What to work on
In the text on lynxes and bobcats, how long ago did the early animals that gave rise to bobcats cross the Bering Land Bridge?

Lynxes and bobcats are of a type where melanism is known, and the tracks are like lynx tracks. Lynxes have outsized feet.

In my drawing, which I made as a comparison, the Black Howler as described is only marginally larger than a Siberian lynx, and here shown in scale comparison to a more average Canadian lynx. There is a great range in sizes among lynxes, as there is in several types of cats.

And by these criteria it would not be an unknown animal. Unusual colour phases and outsizes of known species are not new and unidentified species, just unusual.

4 comments:

Retrieverman said...

Black bobcats are not unknown. http://www.cryptomundo.com/wp-content/black_bobcat_2.jpg

Of course, everyone who sees a bobcat think it's 60 pounds-- or a cougar. There have been 60 pound bobcats, which is actually more than the Canada. The Canada lynx is taller than the average bobcat, but they often weigh about the same. Bobcat vary in their weight quite a bit-- when you get into the subtropics, they are just slightly larger than domestic cats. In my area, they tend to be 20-30 pounds. A big one is a 30 pounder.

Members of the genus Lynx are known for making a lot of noise during the breeding season. The queens can be disconcerting the first time you hear it.

I should say that there is some dispute about the record size for a bobcat. It depends on which official record you endorse. Whether it's a 48 or 60 pound cat, it's still heavier than a Canada lynx.

Here's a big bobcat that was taken in Wisconsin: https://www.uwsp.edu/wildlife/carnivore/Bobcat%20Natural%20History_files/huge%20bobcat.bmp

A big, black bobcat is not out of the question. When a species has a wide range and vary a lot in appearance, it's very easy to think you've run into a new species. That's one reason why I'm very skeptical about new species of wolves in Eurasia and North America.

However, there could have been a species of lynx native to the Ozarks that we didn't document. After all, the Iberian lynx is a unique species and it's very different from the Eurasian (often called Siberian but its range once included Britain and almost all of Europe) lynx.

Bobcats are derived from an early invasion of animal very similar to the Eurasian lynx, which crossed the Bering Land Bridge as early as 2.6 million years ago. Because these lynxes had to compete with lots of large predatory mammals, they began to specialize on smaller prey-- although the bigger ones can still take white-tailed deer that are winter-weakened. The animals became smaller. Most bobcats look like bantamized Eurasian lynxes. The Canada lynx came from a later invasion that specialized in snowshoe hares and remained in the boreal and mixed forests.

(Bounding box coordinate data)
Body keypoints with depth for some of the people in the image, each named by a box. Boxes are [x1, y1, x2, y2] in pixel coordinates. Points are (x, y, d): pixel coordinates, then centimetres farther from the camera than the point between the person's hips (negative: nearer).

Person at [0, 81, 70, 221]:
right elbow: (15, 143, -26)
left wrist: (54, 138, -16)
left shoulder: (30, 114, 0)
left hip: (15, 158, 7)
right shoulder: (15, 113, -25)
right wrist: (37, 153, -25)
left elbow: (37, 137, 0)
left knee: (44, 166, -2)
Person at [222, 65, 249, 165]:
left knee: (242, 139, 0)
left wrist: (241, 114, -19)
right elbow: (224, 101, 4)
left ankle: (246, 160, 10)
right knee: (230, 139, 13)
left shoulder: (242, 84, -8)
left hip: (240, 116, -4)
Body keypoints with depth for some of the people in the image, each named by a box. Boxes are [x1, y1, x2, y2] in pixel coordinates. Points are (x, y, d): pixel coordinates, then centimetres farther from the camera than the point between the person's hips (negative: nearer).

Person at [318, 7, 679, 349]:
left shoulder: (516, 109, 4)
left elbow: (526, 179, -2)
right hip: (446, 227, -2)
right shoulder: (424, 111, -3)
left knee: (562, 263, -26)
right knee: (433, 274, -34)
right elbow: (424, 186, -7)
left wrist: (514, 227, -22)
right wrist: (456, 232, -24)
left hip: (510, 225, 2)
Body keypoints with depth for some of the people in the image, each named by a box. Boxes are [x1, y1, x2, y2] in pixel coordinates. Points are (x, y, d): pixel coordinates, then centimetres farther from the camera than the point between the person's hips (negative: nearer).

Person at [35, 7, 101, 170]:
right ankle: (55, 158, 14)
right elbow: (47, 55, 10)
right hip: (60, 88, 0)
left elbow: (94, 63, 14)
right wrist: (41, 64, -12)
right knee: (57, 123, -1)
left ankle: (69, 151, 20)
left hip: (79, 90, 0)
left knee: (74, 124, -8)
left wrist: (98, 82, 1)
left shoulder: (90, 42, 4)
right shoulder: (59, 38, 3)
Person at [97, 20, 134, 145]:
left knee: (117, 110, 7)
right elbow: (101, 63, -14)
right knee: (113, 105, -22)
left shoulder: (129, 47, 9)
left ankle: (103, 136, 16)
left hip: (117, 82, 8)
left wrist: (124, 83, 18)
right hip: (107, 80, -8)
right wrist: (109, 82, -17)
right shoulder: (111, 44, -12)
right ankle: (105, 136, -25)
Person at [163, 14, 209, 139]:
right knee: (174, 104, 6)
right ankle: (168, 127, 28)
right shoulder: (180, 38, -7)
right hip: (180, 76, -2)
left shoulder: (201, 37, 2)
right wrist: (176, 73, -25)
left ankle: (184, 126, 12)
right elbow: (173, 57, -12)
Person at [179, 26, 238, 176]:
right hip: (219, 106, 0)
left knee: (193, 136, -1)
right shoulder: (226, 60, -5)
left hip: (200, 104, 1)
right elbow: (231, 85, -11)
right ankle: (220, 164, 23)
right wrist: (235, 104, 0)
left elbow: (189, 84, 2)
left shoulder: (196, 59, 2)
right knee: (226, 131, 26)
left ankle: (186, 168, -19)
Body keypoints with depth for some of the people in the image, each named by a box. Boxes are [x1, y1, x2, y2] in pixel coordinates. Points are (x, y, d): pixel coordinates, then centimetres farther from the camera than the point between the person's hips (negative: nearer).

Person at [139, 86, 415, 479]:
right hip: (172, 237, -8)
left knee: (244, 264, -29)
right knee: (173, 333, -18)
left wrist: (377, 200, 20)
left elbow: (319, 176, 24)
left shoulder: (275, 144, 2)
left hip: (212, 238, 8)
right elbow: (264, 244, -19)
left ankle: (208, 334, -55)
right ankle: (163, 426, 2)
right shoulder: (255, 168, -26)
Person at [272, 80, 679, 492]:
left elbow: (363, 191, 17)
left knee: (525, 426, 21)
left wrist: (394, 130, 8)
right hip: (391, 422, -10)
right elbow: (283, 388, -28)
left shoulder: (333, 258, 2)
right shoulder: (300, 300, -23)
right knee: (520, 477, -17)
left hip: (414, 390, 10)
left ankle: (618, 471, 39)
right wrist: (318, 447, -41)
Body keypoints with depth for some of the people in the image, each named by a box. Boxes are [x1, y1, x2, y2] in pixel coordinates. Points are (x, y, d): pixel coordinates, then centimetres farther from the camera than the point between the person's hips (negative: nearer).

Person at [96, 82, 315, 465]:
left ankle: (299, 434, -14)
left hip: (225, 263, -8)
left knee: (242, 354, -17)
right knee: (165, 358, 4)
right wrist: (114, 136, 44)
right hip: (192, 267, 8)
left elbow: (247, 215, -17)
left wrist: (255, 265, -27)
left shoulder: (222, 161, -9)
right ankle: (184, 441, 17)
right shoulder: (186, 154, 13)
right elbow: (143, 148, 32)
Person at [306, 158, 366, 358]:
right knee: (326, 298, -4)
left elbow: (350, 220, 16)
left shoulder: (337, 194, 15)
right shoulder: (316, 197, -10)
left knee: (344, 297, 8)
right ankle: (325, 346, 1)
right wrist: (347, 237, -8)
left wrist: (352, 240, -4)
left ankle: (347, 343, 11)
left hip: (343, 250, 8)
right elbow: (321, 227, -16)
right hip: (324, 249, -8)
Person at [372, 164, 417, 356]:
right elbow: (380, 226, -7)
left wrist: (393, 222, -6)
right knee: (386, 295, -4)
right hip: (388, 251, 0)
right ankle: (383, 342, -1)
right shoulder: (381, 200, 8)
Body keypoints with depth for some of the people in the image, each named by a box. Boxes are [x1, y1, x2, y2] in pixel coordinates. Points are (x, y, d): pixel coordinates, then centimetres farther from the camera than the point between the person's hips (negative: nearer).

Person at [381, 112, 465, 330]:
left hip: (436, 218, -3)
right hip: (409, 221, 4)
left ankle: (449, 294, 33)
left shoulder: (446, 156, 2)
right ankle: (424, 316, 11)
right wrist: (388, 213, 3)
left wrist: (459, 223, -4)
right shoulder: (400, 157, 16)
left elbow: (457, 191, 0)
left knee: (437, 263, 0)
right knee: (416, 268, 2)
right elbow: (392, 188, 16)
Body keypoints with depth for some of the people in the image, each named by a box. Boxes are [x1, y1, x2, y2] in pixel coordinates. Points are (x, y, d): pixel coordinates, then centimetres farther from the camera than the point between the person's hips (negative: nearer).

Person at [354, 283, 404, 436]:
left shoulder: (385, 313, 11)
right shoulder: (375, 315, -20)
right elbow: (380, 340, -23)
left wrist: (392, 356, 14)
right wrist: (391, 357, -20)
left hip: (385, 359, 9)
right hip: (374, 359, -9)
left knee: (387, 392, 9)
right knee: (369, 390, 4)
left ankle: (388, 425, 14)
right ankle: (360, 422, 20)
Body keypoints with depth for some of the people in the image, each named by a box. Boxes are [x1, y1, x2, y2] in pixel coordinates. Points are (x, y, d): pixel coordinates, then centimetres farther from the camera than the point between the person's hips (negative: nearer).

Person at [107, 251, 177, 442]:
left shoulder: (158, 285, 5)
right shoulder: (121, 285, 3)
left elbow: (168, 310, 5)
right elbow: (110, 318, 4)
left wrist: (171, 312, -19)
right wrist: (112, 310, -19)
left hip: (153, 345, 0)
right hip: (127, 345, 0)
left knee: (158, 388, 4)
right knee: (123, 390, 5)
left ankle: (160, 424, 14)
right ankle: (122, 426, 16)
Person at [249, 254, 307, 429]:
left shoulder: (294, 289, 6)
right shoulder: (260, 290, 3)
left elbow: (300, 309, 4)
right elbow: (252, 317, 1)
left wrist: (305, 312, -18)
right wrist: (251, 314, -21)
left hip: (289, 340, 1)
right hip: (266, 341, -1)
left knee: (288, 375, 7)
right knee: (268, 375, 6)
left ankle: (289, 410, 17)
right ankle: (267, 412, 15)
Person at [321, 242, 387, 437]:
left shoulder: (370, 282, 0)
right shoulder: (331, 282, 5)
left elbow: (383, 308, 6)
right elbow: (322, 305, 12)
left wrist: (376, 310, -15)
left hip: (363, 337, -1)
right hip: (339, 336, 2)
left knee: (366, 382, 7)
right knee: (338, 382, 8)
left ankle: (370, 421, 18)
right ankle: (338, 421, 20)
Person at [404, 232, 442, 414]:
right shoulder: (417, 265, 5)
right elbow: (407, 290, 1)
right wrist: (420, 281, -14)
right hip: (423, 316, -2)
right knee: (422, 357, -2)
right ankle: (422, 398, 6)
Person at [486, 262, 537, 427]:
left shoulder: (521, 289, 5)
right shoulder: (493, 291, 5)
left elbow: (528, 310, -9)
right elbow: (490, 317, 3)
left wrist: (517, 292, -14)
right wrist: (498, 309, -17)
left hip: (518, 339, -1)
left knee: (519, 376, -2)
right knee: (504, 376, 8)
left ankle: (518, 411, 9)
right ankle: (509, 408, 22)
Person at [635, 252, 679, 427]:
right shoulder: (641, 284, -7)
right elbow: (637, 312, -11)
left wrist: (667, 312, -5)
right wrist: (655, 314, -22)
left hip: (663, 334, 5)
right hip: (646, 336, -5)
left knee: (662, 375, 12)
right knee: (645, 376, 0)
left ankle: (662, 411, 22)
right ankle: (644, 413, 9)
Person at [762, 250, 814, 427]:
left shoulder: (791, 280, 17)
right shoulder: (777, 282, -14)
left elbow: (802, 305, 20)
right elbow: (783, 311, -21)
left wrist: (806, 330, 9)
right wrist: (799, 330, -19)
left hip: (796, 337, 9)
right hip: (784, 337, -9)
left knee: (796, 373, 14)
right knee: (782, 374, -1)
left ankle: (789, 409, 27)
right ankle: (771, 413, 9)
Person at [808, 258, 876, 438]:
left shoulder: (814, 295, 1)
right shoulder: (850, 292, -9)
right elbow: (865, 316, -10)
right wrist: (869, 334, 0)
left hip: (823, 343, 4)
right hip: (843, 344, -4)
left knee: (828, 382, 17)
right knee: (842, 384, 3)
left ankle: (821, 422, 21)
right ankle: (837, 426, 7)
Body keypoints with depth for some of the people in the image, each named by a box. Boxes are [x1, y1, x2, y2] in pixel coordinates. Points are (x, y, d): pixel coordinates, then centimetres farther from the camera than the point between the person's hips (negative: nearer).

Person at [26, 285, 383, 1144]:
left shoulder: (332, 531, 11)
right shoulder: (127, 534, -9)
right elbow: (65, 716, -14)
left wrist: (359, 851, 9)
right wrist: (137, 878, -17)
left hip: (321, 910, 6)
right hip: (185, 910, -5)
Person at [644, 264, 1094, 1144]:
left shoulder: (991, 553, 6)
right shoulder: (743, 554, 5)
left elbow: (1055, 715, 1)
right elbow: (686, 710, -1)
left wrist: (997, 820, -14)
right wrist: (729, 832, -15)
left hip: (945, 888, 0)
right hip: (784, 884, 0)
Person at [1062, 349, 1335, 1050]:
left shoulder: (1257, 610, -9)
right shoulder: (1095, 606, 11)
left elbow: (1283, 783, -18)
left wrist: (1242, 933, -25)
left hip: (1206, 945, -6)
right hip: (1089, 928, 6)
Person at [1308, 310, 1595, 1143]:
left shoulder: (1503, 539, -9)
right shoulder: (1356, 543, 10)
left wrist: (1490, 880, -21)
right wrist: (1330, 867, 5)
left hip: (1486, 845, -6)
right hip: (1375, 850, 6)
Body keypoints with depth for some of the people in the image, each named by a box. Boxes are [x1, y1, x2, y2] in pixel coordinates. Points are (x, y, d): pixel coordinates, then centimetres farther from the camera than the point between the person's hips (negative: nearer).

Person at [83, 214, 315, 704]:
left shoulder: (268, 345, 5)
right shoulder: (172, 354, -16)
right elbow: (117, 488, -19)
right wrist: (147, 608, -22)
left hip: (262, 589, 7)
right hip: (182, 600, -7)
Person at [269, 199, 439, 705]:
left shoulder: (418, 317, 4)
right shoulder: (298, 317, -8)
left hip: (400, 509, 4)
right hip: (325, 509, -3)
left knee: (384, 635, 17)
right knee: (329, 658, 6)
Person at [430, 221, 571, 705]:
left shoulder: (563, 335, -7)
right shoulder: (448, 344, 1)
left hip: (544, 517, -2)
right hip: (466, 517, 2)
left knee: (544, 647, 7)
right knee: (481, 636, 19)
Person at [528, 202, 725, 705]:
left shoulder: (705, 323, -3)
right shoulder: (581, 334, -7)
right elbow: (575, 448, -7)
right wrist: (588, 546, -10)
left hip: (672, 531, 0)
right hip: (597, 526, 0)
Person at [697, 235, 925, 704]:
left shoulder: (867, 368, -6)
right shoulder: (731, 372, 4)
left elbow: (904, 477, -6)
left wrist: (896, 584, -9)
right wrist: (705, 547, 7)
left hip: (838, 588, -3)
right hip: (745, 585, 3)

Output of the exercise
As early as 2.6 million years ago.